Masa: el motor colectivo como tecnología escénica 🎭
La propuesta de Arcas funciona porque entiende el movimiento grupal como un sistema de engranajes. Cada bailarín es una pieza que encaja en un mecanismo coreográfico preciso, donde la fuerza no nace del individuo sino de la sincronía. La puesta en escena apuesta por la repetición y la acumulación de gestos, generando una tensión que crece sin necesidad de efectos externos. Es danza pura que habla de identidad sin recurrir a discursos explícitos. La dirección de actores y la iluminación refuerzan esa sensación de masa orgánica que respira y se contrae.

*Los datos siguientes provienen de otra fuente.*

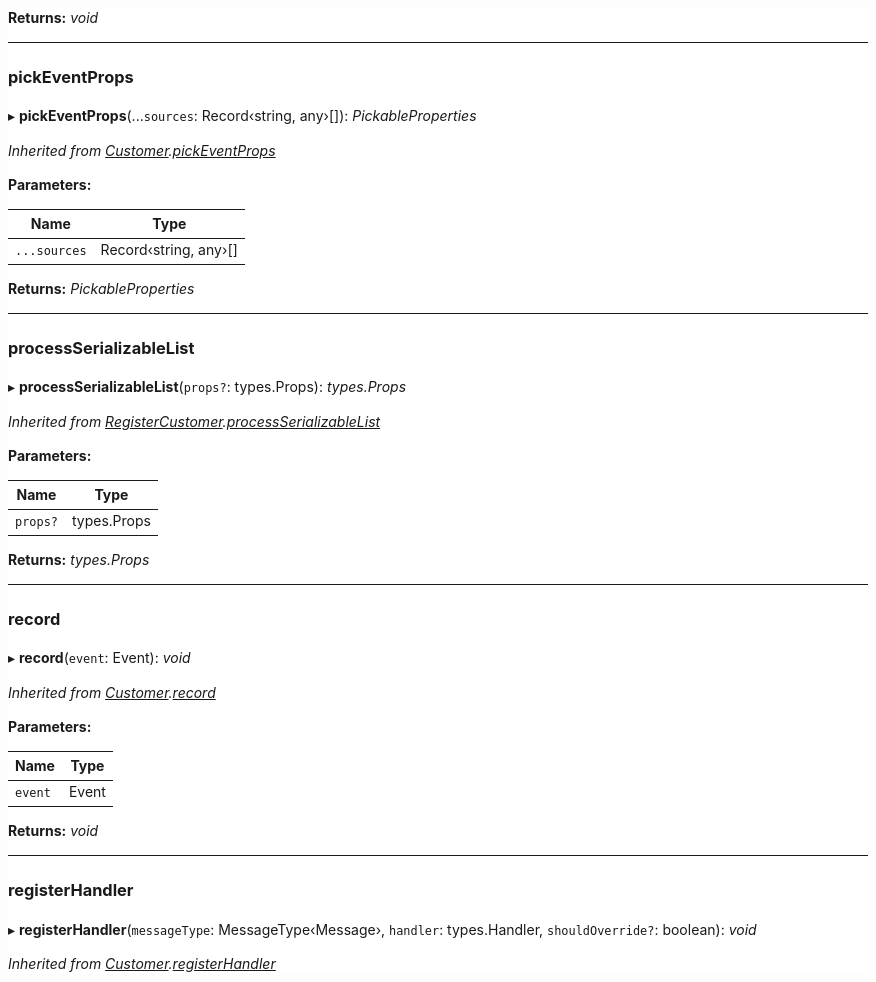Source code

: **Returns:** *void*

___

###  pickEventProps

▸ **pickEventProps**(...`sources`: Record‹string, any›[]): *PickableProperties*

*Inherited from [Customer](customer.md).[pickEventProps](customer.md#pickeventprops)*

**Parameters:**

Name | Type |
------ | ------ |
`...sources` | Record‹string, any›[] |

**Returns:** *PickableProperties*

___

###  processSerializableList

▸ **processSerializableList**(`props?`: types.Props): *types.Props*

*Inherited from [RegisterCustomer](registercustomer.md).[processSerializableList](registercustomer.md#processserializablelist)*

**Parameters:**

Name | Type |
------ | ------ |
`props?` | types.Props |

**Returns:** *types.Props*

___

###  record

▸ **record**(`event`: Event): *void*

*Inherited from [Customer](customer.md).[record](customer.md#record)*

**Parameters:**

Name | Type |
------ | ------ |
`event` | Event |

**Returns:** *void*

___

###  registerHandler

▸ **registerHandler**(`messageType`: MessageType‹Message›, `handler`: types.Handler, `shouldOverride?`: boolean): *void*

*Inherited from [Customer](customer.md).[registerHandler](customer.md#registerhandler)*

Tablero o cómo perderse en el propio laberinto 🧩
Korsia quiso hacer algo grande y le salió un revoltijo. Tablero tiene imágenes potentes, pero tantas ideas juntas parecen una mudanza mal empaquetada: todo se cae por el camino. Hay un momento en que los bailarines parecen preguntarse qué hacen ahí, y el público también. Menos mal que Arcas llegó antes para recordarnos que menos es más, aunque Korsia no se haya enterado.